Yes, there's a bit of exoticism in the film—the encounter with the Other—which I have to say has been emphasized in the way the film's been marketed. Merchandising makes the producers of any film a lot of money, especially in science fiction. So there are lots of Navi trinkets and action figures available. Did Dances With Wolves get so much exotic marketing? Not much, because the producers intended to be respectful of the First Nations depicted in the film. The Avatar merchandising is more akin to Star Wars style merchandising, even while the film's marketing posters and graphics echo Dances With Wolves: the Other who is ourselves, we who appear to be so different but whose hearts are one.

Exoticism and colonialism go hand in hand: the dominating colonial forces are always in conflict with the Other, in part because they project onto the other all their own dark, repressed traits. Hence the natives get called "savages" or "primitives." They are technologically inferior to the colonizing paramilitary forces, certainly; on the other hand, the more complex the toy, the easier it is to break. Technological civilization has often been seen as the dominator, colonial force; and it has often been successfully resisted by the natives. There are echoes of the unhealthy US Cavalry incursions into First Nations geographical and conceptual space presented in the last act of Dances With Wolves. Again, these are mythic echoes, not literal quotes or references.

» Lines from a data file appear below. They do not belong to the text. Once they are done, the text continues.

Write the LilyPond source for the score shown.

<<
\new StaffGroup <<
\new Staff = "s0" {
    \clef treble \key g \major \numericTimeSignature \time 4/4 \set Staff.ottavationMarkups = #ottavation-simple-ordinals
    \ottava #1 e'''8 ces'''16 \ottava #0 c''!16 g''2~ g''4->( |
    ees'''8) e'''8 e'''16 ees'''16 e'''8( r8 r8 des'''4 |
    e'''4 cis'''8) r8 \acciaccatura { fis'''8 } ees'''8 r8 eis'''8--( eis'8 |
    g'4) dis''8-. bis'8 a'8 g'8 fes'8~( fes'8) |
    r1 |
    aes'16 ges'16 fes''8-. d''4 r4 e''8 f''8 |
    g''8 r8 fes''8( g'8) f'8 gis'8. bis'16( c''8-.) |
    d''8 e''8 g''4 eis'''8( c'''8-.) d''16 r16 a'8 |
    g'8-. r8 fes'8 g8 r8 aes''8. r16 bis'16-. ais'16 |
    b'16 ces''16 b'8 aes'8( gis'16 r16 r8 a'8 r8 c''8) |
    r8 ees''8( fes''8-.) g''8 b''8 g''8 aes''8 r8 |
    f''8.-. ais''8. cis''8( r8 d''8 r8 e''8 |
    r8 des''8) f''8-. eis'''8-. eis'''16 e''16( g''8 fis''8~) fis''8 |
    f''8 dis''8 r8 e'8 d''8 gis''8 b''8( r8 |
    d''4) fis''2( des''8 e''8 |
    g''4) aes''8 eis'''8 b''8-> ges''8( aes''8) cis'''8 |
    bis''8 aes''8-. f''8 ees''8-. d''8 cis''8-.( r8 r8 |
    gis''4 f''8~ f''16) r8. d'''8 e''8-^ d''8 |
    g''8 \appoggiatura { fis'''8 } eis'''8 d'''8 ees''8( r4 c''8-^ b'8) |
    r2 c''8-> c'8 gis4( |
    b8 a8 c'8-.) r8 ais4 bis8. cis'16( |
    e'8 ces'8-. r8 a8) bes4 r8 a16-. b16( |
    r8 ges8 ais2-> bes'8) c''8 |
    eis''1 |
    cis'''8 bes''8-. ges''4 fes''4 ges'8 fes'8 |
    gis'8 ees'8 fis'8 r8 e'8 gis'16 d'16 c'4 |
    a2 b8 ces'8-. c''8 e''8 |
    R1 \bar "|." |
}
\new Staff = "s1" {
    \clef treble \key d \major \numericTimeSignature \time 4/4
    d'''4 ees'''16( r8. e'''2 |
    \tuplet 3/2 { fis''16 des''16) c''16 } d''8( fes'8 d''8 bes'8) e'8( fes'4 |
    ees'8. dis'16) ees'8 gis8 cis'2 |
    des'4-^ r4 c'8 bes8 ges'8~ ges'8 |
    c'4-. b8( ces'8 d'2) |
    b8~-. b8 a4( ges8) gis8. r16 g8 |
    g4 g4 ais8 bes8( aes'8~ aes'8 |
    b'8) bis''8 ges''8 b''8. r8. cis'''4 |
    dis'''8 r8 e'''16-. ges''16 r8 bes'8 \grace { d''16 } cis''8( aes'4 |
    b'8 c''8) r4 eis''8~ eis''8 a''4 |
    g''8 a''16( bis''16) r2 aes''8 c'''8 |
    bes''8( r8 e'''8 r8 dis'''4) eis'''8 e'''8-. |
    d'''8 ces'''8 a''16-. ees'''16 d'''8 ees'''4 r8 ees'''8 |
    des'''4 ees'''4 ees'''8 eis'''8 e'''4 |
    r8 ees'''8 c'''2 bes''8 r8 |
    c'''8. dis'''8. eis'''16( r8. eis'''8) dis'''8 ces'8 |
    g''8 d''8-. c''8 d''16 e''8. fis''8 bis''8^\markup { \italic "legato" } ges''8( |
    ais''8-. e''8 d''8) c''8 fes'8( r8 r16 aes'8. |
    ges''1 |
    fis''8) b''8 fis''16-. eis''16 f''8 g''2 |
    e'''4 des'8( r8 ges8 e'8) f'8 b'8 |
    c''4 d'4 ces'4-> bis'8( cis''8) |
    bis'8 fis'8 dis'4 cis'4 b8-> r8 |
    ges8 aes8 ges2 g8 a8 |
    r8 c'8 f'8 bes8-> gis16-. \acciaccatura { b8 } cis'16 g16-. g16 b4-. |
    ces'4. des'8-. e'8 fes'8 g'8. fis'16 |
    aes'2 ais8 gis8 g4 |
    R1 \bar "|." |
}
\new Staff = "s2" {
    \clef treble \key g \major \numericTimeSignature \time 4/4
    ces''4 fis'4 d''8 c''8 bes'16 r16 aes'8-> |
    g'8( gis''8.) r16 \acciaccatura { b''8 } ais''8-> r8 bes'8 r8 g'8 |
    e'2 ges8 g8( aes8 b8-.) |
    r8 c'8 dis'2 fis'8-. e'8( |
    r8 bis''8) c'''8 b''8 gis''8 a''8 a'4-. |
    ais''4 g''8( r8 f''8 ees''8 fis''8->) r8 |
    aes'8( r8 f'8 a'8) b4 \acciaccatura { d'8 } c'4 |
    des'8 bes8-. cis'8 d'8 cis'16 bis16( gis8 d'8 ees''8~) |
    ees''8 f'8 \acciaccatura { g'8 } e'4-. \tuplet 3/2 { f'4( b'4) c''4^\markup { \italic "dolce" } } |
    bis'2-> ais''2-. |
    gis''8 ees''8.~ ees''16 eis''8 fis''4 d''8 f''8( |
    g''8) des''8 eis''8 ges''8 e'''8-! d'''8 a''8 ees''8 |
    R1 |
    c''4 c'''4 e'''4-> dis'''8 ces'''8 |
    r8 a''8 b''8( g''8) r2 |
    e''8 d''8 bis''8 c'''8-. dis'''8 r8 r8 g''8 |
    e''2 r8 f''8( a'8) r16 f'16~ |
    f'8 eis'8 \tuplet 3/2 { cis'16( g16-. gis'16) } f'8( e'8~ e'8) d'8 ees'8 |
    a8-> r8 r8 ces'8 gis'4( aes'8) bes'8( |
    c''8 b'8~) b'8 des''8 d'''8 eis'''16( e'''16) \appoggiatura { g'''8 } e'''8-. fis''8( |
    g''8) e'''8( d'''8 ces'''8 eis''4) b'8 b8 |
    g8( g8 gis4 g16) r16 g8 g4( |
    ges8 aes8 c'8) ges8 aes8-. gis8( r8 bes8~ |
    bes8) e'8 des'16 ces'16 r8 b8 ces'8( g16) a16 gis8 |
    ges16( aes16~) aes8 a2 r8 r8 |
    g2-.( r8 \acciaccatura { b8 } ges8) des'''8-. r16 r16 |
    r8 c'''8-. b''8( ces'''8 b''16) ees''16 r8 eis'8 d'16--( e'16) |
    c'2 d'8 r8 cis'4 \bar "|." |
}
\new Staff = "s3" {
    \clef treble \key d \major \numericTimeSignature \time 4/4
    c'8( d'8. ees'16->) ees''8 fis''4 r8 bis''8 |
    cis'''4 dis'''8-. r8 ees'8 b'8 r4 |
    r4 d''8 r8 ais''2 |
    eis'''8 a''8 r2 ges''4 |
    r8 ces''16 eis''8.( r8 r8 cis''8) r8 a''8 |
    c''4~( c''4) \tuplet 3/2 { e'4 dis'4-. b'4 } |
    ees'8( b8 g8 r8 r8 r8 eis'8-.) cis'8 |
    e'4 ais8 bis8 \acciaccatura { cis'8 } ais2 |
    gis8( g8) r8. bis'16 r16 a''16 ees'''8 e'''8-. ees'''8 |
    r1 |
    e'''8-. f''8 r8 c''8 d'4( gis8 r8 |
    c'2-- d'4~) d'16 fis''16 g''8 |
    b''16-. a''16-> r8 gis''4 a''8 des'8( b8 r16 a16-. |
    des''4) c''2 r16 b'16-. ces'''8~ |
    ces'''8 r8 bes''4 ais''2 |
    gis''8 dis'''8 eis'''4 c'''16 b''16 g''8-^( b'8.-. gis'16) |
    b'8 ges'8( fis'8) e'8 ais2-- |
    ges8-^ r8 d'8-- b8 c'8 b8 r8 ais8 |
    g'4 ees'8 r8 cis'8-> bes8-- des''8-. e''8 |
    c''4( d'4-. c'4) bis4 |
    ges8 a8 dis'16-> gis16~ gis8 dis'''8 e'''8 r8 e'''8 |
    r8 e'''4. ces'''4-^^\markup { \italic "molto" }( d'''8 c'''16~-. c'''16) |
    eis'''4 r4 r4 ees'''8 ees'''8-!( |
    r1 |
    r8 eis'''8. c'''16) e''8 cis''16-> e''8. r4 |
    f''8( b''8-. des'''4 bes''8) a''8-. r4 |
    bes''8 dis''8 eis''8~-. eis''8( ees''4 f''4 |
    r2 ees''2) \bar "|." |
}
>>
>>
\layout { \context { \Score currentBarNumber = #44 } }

One plot-point the movie leaves open, at the end, when we see the lines of humans being force-marched into the space shuttle to be evacuated—or to be exiled from Paradise—is the tendency of large corporations, when the natives win a battle, to return later with overwhelming force. The British Empire was built very much by the British East India Tea Company, ruthless in their suppression of local uprisings that interfered with their profits.

So Pandora remains a threatened Paradise, not a permanent one. A subtle nuance of the film is that there are no permanent Paradises: the Hometree is destroyed, a sacred site where the natives can connect with their ancestors via bonding with the ecosystem's neuro-fibers is also destroyed. An entire tribe is made homeless. We can only live in the moment, with the ones we have right now, today.

6.

I have no grand conclusive statements to make. no quick thumbs-up or thumbs-down recommendations (with all their subtle echoes of Nero's gladitorial coliseum). I leave other viewers to decide for themselves how well they enjoy the film. For myself, I thoroughly enjoyed watching the DVD, and expect to watch it again soon, picking up more subtle details that I missed the first time through.

James Cameron continues to make films I want to watch. As I said above, a case could be made for all of his films being mythic encounters with the Other—both the Other out there, the truly Other, and the Other we find within ourselves. The question as to which Other, the inner or the outer, is the more alien, lies at the heart of Cameron's films, as it does here in Avatar.